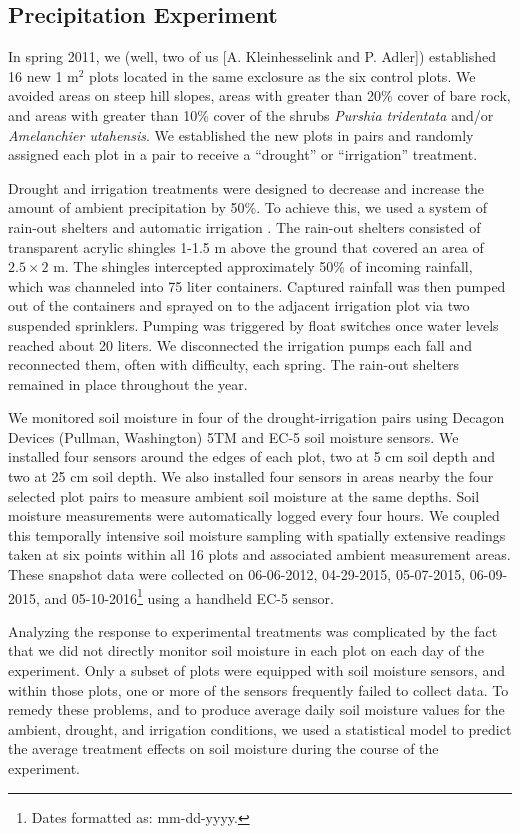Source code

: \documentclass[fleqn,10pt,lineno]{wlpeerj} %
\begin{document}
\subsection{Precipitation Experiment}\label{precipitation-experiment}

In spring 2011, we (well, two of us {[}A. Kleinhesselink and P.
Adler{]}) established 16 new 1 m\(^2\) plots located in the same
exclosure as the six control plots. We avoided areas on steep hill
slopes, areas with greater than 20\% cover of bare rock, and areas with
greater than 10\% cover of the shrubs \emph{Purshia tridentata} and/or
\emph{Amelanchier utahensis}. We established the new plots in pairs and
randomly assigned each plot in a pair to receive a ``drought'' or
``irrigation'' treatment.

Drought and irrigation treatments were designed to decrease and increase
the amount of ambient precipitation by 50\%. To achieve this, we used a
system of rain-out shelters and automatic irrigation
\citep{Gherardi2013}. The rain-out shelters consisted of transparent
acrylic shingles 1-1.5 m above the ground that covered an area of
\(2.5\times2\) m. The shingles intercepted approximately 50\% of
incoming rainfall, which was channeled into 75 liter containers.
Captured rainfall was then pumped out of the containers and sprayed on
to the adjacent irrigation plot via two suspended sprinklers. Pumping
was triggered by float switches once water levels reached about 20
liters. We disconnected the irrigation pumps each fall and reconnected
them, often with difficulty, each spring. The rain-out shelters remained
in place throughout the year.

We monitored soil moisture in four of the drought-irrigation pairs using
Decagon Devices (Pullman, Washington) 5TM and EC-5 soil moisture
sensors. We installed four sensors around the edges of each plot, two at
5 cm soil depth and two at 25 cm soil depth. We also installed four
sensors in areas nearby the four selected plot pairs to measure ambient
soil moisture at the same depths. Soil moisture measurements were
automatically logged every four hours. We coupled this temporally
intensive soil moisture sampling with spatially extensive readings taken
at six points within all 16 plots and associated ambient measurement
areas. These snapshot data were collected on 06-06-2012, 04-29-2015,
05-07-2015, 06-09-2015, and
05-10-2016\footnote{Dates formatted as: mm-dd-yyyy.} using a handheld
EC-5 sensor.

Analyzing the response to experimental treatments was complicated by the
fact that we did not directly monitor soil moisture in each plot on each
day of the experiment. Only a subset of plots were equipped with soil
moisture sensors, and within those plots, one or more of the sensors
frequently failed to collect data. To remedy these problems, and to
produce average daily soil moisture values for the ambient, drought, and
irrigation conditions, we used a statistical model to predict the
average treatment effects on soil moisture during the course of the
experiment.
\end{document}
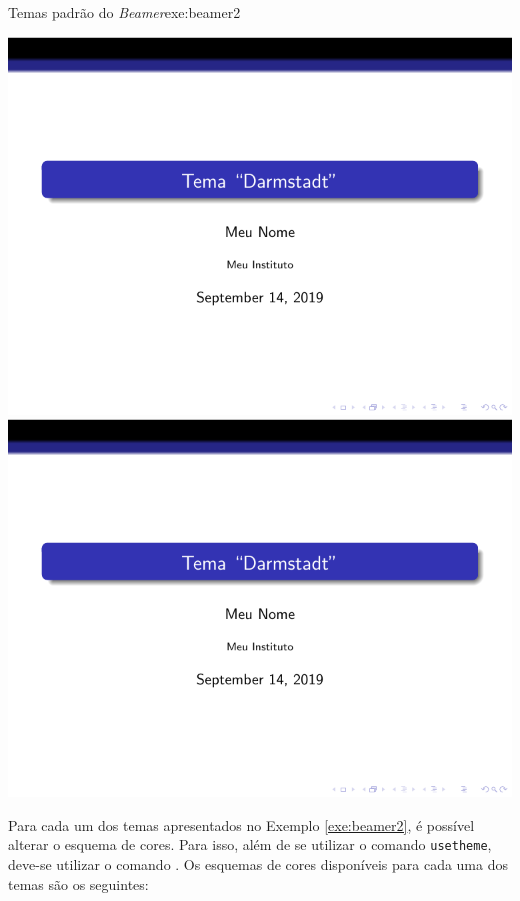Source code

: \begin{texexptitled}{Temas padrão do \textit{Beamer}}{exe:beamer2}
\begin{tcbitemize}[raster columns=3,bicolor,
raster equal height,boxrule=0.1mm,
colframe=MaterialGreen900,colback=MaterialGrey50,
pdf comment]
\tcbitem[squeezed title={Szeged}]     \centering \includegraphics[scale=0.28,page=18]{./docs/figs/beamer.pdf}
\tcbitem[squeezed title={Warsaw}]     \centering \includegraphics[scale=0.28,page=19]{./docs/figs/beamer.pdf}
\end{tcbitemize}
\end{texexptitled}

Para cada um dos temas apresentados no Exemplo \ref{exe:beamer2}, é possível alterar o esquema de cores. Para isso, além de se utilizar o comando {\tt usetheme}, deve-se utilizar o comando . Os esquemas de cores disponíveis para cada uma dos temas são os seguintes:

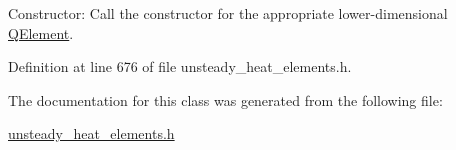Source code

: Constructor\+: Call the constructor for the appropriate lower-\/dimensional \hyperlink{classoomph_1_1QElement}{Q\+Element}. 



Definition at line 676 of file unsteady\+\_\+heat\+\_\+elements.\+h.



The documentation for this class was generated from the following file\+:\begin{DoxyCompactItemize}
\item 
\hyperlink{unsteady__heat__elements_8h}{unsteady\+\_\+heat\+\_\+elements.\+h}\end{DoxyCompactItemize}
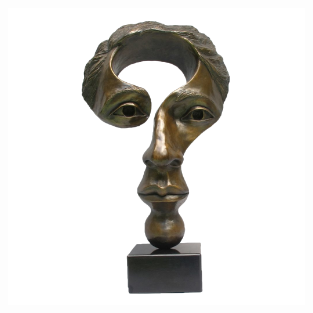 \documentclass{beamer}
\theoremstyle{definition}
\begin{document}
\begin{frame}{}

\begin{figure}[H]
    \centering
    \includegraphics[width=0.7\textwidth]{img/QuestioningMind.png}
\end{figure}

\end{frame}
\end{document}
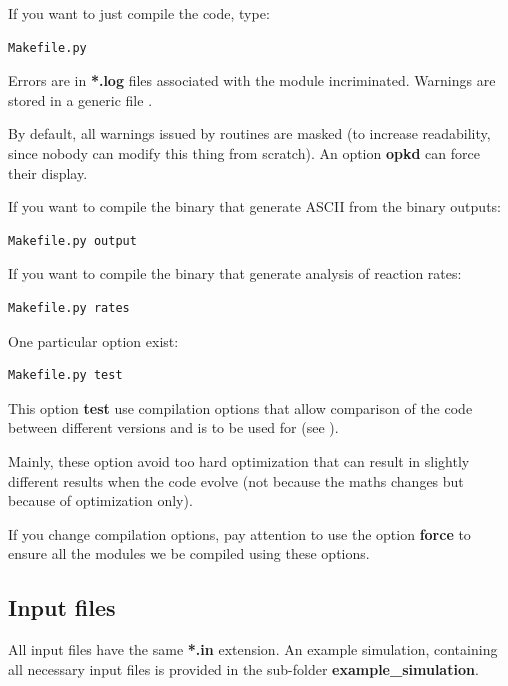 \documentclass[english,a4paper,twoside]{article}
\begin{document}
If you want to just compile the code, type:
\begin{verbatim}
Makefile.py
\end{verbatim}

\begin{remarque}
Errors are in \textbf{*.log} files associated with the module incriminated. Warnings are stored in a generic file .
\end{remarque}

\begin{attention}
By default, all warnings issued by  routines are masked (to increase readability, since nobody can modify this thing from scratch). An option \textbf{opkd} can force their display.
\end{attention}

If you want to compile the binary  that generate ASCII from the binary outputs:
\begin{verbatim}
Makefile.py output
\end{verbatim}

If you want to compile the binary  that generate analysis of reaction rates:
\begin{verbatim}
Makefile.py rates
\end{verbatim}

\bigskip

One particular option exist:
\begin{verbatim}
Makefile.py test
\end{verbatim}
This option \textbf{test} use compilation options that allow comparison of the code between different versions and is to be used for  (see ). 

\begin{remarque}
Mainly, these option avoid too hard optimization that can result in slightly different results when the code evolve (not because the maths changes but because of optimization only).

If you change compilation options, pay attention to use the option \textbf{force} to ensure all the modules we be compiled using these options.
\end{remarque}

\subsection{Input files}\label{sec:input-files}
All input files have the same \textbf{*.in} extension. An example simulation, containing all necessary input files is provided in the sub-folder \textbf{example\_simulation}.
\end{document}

::::::

The answer should consist of every line from the listing above that includes the word "increase".

* **Output**:
Drought and irrigation treatments were designed to decrease and increase
By default, all warnings issued by  routines are masked (to increase readability, since nobody can modify this thing from scratch). An option \textbf{opkd} can force their display.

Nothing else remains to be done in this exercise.